Which lines of the records below contain the string "julio", counting case? Copy every such line.

(Saved data entries)
==*==

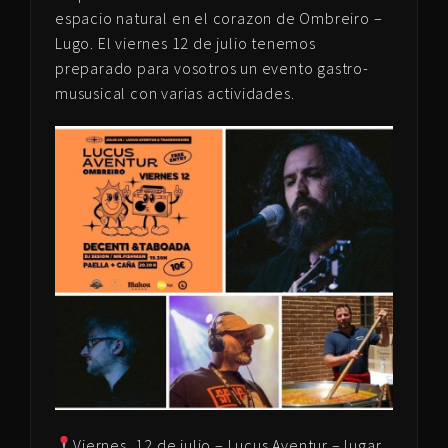
espacio natural en el corazon de Ombreiro –
Lugo. El viernes 12 de julio tenemos
preparado para vosotros un evento gastro-
mususical con varias actividades.
Viernes, 12 de julio – Lucus Aventur – lugar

==*==

• Task solution:
Lugo. El viernes 12 de julio tenemos
Viernes, 12 de julio – Lucus Aventur – lugar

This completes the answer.